Task objective
Gather every line in the records below that contains the word "Android", and list each line in full.

Records for this exercise
* * *
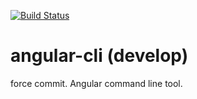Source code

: [![Build Status](https://travis-ci.org/communityjs-tn/angular-cli.svg?branch=develop)](https://travis-ci.org/communityjs-tn/angular-cli)

angular-cli (develop)
===========
force commit.
Angular command line tool.
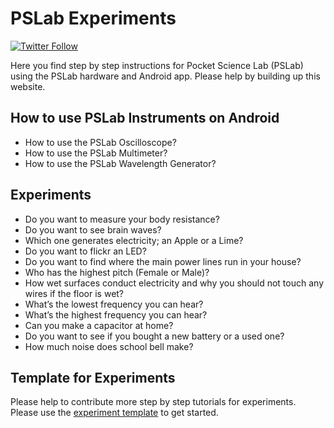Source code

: # PSLab Experiments

[![Twitter Follow](https://img.shields.io/twitter/follow/pslabio.svg?style=social&label=Follow&maxAge=2592000?style=flat-square)](https://twitter.com/pslabio)

Here you find step by step instructions for Pocket Science Lab (PSLab) using the PSLab hardware and Android app. Please help by building up this website.

## How to use PSLab Instruments on Android

* How to use the PSLab Oscilloscope?
* How to use the PSLab Multimeter?
* How to use the PSLab Wavelength Generator?

## Experiments

* Do you want to measure your body resistance?
* Do you want to see brain waves?
* Which one generates electricity; an Apple or a Lime?
* Do you want to flickr an LED?
* Do you want to find where the main power lines run in your house?
* Who has the highest pitch (Female or Male)?
* How wet surfaces conduct electricity and why you should not touch any wires if the floor is wet?
* What’s the lowest frequency you can hear?
* What’s the highest frequency you can hear?
* Can you make a capacitor at home?
* Do you want to see if you bought a new battery or a used one?
* How much noise does school bell make?

## Template for Experiments

Please help to contribute more step by step tutorials for experiments. Please use the [experiment template](template-howto) to get started.


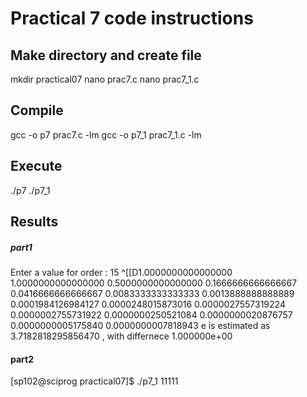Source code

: # Practical 7 code instructions
## Make directory and create file
mkdir practical07
nano prac7.c
nano prac7_1.c


## Compile

gcc -o p7 prac7.c -lm
gcc -o p7_1 prac7_1.c -lm
## Execute

./p7
./p7_1

## Results
##### part1 
Enter a value for order :  15
^[[D1.0000000000000000
1.0000000000000000
0.5000000000000000
0.1666666666666667
0.0416666666666667
0.0083333333333333
0.0013888888888889
0.0001984126984127
0.0000248015873016
0.0000027557319224
0.0000002755731922
0.0000000250521084
0.0000000020876757
0.0000000005175840
0.0000000007818943
e is estimated as 3.7182818295856470 , with differnece 1.000000e+00

#### part2

[sp102@sciprog practical07]$ ./p7_1
11111
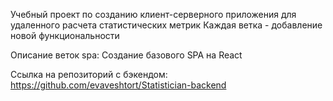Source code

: Учебный проект по созданию клиент-серверного приложения для удаленного расчета статистических метрик
Каждая ветка - добавление новой функциональности 

Описание веток
spa: Создание базового SPA на React

Ссылка на репозиторий с бэкендом: https://github.com/evaveshtort/Statistician-backend
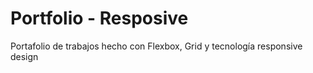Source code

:# Portfolio - Resposive
Portafolio de trabajos hecho con Flexbox, Grid y tecnología responsive design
* * *
Task response
Here you find step by step instructions for Pocket Science Lab (PSLab) using the PSLab hardware and Android app. Please help by building up this website.
## How to use PSLab Instruments on Android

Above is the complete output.